Controversy & Criticism
A “sandbagged” route is a climb considered “stiff” or hard for the given grade. Some areas are notorious for being full of sandbagged climbs (Joshua Tree and the Gunks are frequent suspects).
In general, old-school trad climbs tend to be “stiffer” than modern sport routes. That’s not to say that stiff sport climbs don’t exist, but 5.10 means very different things in Eldorado and Boulder Canyons.
On the other side of the spectrum, many climbers believe that modern sport climbing has inflated grades beyond reason. Sport climbing areas like the Red River Gorge are often accused of bearing “soft” grades, especially in comparison to established trad lines.
Others come to the defense of sport areas, arguing that the nature of sport climbing makes finer distinctions (and higher grades) more achievable, and that these areas are just as internally consistent as many trad-only areas.
Indoor climbing hasn’t helped. Many gyms are accused of inflating egos by grading climbs on the soft side. This is another tough comparison to make — a given move will feel much easier in a gym than outside, and the environments and surfaces are different enough that direct correlation seems too much to ask. Some gyms prefer soft grades, some prefer stiff, but as long as they’re internally consistent it doesn’t matter too much.
At the upper frontiers of the sport, grades becomes less predictable. Some climbers are reluctant to believe that their new route warrants a groundbreaking grade, while others are all too happy to claim a futuristic difficulty.
Because fewer climbers reach this level and their styles are so individual, it can be hard to tell how hard a climb really is. Consensus is still common, but grade changes are much more common in the upper echelons.
In summary: climbing grading systems are nebulous, inconsistent, fickle, unscientific, and constantly changing.

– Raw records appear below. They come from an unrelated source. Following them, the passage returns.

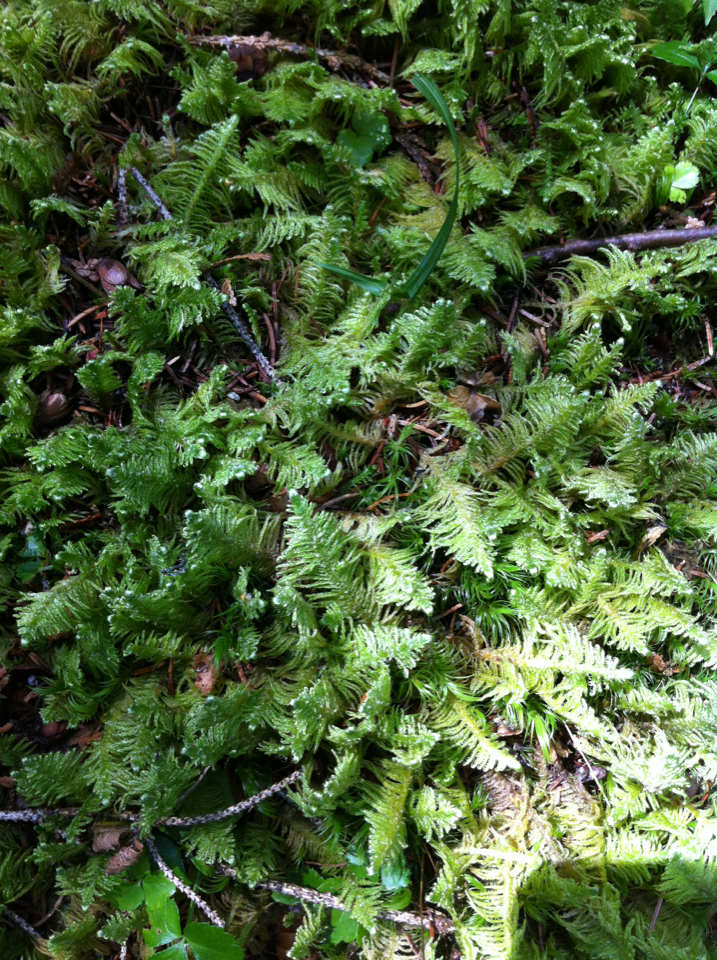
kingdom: Plantae
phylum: Bryophyta
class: Bryopsida
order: Hypnales
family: Pylaisiaceae
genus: Ptilium
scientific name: Ptilium crista-castrensis
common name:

Much of this is inescapable. A climb’s “difficulty” is always going to be subjective on some level, and as humans we’re not the best at accurately reporting our struggles and strengths. Consensus helps, but even within a system like the YDS, grade disparity is wide.
Instead of scientific accuracy, grades usually end up associated with some sort of story. The tireless effort you put in to send your first 5.11. That time your buddy dragged you kicking and screaming up a slabby 5.8 R. The time you got slapped by a sandbag of a Gunks 5.9.
This is a part of how we communicate to ourselves and to each other: by creating narratives, telling stories. Grades are one tool to communicate with. Just like most languages, their rules don’t always make sense.
The important part is that the story starts with the climb, not the grade. If your narrative is about chasing grades, you’ll never be satisfied — there is always another grade — and you’ll miss out on some great stories in the meantime.
Wanting to improve is healthy, normal, and part of what makes climbing so rewarding. Training to get stronger is great, if that’s your jam. But spend your time and energy chasing the feelings and stories that got you into climbing in the first place. Otherwise, you’re not climbing rocks anymore — you’re just climbing a ladder.